Questa vocalità così personale rende anche l’inciso estremamente particolare e coinvolgente

Lizzy McAlpine inciso

Il suono della voce, in questo caso, sposa benissimo l’andamento estremamente morbido ma , al contempo, interessante da un punto di vista ritmico, della chitarra acustica che regge, praticamente da sola, tutto l’impianto strumentale del brano.

Lizzy McAlpine, in questo caso, ha lavorato più sull’aspetto melodico e timbrico piuttosto che su quello tendente a far risaltare le caratteristiche del testo. Ed è una scelta del tutto condivisibile e apprezzabile.
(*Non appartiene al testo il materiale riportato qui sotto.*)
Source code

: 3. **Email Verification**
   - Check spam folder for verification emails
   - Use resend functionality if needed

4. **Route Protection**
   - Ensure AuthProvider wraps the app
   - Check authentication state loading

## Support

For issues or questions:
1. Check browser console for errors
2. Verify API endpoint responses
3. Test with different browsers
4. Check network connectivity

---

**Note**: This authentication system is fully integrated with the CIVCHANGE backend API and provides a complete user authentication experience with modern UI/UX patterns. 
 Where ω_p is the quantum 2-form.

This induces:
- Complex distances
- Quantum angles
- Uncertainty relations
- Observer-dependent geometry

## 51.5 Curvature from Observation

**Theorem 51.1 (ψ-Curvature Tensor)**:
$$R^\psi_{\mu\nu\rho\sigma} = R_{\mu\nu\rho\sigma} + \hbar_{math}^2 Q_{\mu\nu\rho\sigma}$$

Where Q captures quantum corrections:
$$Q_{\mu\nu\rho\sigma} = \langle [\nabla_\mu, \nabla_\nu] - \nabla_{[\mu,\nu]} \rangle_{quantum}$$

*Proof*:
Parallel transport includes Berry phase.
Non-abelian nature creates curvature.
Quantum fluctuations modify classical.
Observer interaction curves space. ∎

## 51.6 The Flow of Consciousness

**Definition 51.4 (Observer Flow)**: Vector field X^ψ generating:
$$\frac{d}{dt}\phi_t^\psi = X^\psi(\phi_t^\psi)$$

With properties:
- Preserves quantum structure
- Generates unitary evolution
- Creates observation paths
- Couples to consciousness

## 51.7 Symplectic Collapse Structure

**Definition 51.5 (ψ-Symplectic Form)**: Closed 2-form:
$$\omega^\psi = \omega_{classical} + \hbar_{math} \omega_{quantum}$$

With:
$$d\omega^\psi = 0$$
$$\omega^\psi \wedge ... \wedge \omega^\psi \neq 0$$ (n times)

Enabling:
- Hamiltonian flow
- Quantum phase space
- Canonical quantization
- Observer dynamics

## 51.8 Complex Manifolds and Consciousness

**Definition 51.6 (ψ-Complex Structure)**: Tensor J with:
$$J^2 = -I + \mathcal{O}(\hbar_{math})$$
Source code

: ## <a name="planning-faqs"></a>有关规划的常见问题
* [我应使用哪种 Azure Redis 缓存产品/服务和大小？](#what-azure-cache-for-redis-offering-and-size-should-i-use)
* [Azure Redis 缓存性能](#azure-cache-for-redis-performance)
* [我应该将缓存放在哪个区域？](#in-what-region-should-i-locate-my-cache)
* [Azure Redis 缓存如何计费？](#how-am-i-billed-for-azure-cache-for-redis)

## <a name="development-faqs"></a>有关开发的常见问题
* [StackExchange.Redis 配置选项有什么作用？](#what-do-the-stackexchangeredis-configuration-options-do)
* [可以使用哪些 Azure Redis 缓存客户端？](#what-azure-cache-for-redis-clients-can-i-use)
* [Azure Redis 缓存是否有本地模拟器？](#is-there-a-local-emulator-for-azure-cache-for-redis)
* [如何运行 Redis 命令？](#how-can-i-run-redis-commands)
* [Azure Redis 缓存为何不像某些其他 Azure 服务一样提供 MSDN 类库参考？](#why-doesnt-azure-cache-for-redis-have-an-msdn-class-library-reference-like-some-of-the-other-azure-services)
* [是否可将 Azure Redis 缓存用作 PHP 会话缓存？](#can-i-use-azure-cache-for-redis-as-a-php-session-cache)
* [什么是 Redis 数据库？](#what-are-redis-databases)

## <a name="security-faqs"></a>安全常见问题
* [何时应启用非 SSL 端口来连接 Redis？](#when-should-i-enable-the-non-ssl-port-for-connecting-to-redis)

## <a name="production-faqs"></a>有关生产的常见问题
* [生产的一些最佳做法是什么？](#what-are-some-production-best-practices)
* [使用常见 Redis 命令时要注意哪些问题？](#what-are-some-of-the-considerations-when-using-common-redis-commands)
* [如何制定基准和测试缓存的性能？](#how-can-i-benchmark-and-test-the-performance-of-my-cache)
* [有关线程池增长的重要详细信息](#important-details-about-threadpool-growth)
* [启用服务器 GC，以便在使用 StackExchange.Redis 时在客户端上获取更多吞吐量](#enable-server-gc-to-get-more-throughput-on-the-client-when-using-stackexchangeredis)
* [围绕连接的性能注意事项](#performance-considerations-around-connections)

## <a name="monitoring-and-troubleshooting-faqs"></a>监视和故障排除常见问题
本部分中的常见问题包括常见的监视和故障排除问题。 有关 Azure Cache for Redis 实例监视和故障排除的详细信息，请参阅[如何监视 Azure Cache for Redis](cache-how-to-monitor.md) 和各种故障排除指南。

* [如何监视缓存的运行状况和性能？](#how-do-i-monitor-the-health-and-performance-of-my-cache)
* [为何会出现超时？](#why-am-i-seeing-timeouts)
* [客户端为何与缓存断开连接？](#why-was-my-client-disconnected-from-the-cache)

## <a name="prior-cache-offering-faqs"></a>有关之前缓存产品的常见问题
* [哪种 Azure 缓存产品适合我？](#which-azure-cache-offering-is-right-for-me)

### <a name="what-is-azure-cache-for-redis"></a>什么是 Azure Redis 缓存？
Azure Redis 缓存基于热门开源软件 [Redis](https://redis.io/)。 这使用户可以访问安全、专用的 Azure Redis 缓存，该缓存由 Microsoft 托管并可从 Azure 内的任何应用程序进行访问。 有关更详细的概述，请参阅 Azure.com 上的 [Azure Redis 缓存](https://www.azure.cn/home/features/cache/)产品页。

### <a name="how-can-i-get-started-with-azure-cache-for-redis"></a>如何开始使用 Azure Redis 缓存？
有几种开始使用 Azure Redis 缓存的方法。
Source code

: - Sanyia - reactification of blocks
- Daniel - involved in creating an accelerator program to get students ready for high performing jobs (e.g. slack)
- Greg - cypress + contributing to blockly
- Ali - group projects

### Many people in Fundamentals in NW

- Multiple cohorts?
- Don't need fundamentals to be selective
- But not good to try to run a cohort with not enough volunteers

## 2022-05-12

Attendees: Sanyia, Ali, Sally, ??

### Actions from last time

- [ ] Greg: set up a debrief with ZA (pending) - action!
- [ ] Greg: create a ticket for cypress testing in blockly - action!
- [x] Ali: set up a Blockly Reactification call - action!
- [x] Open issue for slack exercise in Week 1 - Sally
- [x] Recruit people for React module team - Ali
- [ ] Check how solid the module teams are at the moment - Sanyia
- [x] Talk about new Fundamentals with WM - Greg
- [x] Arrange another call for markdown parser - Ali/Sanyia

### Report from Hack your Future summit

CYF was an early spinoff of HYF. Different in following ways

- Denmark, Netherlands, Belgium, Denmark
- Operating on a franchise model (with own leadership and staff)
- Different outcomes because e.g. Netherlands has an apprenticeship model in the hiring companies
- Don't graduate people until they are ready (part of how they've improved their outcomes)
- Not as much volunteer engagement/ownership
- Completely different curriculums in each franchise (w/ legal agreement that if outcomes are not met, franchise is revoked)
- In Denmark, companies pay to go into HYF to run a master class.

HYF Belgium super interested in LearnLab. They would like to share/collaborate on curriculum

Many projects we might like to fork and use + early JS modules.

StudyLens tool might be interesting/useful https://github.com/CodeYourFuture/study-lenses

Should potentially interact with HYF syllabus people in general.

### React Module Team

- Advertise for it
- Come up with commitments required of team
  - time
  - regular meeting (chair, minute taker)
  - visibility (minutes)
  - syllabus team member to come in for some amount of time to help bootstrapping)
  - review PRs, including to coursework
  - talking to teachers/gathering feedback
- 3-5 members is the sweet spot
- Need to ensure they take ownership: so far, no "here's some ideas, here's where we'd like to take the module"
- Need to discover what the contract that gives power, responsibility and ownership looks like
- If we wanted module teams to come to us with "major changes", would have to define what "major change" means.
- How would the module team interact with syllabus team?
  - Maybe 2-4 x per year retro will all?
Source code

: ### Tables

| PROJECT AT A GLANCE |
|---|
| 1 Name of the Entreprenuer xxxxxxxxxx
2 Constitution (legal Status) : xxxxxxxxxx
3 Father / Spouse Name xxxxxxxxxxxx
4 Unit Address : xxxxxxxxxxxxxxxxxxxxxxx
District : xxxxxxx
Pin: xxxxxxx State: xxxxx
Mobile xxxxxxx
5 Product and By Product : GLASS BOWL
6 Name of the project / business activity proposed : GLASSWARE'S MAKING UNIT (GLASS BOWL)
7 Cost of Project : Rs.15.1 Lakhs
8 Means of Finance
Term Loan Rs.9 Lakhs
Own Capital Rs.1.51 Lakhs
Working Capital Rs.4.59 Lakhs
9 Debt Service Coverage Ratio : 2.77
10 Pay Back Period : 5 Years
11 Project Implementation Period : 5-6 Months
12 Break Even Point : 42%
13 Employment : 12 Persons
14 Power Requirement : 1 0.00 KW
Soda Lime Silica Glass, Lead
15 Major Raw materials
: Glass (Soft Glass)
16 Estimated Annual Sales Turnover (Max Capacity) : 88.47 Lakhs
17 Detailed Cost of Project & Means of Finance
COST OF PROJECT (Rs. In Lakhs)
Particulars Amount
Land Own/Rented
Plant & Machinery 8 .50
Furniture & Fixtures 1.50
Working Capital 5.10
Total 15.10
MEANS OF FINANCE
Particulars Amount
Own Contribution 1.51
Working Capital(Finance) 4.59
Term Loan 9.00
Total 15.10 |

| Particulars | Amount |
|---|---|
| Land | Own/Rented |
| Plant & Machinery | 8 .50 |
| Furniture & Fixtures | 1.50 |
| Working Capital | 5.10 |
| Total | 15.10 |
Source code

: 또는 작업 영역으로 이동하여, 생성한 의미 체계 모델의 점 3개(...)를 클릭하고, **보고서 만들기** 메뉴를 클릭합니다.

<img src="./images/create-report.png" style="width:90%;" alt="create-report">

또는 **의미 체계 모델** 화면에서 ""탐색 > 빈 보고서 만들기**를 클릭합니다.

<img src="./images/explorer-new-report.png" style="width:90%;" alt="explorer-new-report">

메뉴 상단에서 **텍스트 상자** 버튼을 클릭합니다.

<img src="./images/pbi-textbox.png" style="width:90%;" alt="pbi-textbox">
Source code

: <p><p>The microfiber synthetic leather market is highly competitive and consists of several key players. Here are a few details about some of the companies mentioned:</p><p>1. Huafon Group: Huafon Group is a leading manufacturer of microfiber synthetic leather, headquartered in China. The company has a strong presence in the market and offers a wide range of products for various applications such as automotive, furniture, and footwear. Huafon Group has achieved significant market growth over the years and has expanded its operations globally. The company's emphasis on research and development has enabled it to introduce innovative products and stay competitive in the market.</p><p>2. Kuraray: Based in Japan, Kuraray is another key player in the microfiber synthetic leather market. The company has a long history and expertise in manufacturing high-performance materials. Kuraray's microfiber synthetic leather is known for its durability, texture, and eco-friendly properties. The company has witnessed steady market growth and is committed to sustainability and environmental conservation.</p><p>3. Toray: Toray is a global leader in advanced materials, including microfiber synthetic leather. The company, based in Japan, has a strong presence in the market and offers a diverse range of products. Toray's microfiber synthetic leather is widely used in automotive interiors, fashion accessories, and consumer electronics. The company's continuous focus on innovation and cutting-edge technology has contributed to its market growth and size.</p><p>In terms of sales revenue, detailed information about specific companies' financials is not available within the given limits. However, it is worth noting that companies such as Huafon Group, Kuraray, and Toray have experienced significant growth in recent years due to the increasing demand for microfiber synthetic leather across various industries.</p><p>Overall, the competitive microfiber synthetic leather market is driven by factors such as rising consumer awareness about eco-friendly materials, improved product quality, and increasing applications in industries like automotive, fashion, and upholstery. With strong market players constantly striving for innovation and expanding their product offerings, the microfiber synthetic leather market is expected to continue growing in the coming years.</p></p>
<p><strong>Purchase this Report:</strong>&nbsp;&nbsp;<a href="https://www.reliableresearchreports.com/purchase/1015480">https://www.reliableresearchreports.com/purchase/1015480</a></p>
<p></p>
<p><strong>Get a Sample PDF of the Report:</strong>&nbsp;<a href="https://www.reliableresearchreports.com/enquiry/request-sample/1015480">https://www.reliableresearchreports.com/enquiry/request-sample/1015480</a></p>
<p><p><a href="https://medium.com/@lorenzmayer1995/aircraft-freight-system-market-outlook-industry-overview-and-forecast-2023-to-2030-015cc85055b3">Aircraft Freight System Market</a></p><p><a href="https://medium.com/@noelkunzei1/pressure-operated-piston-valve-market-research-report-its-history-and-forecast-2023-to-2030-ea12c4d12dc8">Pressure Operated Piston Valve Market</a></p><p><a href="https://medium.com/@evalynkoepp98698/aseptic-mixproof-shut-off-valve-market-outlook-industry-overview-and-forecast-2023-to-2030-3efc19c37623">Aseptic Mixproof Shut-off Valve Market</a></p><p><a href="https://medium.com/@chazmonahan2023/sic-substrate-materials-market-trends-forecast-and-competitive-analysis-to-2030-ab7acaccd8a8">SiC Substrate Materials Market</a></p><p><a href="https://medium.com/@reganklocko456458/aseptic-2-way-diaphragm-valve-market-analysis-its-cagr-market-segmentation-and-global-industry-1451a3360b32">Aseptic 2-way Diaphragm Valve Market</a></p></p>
La seconda versione è del tutto particolare perché apparentemente sembra non c’entrare nulla con la versione dei Radiohead nel senso che l’ambientazione sonora è totalmente diversa. In realtà finisce per far risaltare ancora di più le particolarità del testo che parla di una situazione senza speranza per quello che riguarda il miglioramento delle proprie condizioni di vita, che porta ad un’accettazione passiva delle stesse. Il brano infatti, viene eseguito da un gruppo chiamato Post Modern Jukebox che ospita, in questo caso la cantante e clarinettista Chloe Feoranzo nata nel 1992. Sembra essere suonato dall’orchestrina del Titanic non prima, ma addirittura dopo lo scontro con l’iceberg. L’atmosfera è completamente straniante come può essere quella di qualcuno che va incontro al proprio destino, e che destino, in modo rilassato quasi senza rendersene conto in un modo che, secondo me, avrebbe fatto felice Stanley Kubrick

Post Modern Jukebox feat. Chloe Feoranzo

Tra l’altro, guardando il filmato su YouTube l’effetto è ancora maggiore perché questa ragazza che canta e suona benissimo si muove, in realtà completamente fuori sincrono rispetto al ritmo e il risultato, non so se voluto o casuale, è ancora più particolare.

Entrambe le versioni sviscerano il brano da due punti di vista totalmente diversi ma entrambi interessanti, molto interessanti.

Per chiudere volevo citare quanto detto dall’autore de testo, Thom Yorke che ha detto, riferendosi a “No Surprises”:

Thom Yorke

“Se lo suoni bene è veramente buio. Ma è come recitare. Solo che le parole sono così oscure. Quando lo suoniamo dobbiamo suonarlo così, lentamente.  Perché suona bene solo se è davvero fragile”.